Subsequently the Waugh group turned its attention to the enormous increase in sensitivity that can be obtained by doing NMR at ultra-low temperatures of the order of 0.01 Kelvin.
Waugh earned an undergraduate degree in chemistry from Dartmouth College and his doctorate at the California Institute of Technology. It was at Caltech where he first became intrigued by NMR, a very new field at the time. He built his first spectrometer there and used it to solve a chemical question for his thesis — one of the first problems solved using NMR. He presented those results at one of the first NMR symposia in the early 1950s. He joined the MIT faculty as an instructor in 1953, becoming the A.A. Noyes Professor of Chemistry in 1973 and an MIT Institute Professor in 1988. He retired from MIT in 1997, but maintains an office there and pursues his interest in exploring fundamental physical questions via computer.
“It is wonderful to be recognized by The Welch Foundation for doing what I love,” Waugh said. “When I started out in NMR so many years ago, little did I know that I would still be writing and thinking about it more than a half-century later.
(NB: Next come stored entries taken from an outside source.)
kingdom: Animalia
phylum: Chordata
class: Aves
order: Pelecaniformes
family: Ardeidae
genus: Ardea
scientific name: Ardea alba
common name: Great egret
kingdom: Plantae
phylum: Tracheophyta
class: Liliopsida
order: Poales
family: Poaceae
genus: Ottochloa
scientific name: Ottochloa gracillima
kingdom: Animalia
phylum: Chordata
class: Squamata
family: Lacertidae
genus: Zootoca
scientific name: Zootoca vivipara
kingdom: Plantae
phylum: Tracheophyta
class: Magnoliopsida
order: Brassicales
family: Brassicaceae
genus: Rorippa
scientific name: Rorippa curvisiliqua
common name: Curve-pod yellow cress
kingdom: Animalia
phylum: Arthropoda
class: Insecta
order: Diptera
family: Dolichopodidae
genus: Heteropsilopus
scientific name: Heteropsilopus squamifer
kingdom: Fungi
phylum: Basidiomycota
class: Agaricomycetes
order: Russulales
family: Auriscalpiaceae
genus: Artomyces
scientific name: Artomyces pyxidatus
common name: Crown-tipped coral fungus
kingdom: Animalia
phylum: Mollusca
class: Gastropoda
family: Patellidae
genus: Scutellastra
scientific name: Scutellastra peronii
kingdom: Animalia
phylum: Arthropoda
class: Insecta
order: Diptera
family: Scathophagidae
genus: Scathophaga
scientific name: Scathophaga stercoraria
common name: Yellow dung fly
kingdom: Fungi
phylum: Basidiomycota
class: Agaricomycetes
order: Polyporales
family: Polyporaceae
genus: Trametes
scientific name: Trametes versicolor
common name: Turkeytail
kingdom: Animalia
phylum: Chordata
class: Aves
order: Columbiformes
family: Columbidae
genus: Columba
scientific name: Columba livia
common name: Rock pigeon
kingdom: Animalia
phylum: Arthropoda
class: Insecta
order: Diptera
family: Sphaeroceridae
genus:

I have had the special joy of helping pioneer an entirely new area of science and creating a collection of tools and techniques that other researchers continue to extend and build upon. I am pleased that my contributions continue to aid the work of scientists in so many fields as they add to our understanding of the world.”
The Welch Foundation, based in Houston, Texas, advances science through research and departmental grants, funding of endowed chairs, an annual chemical conference and support for other chemistry-related programs.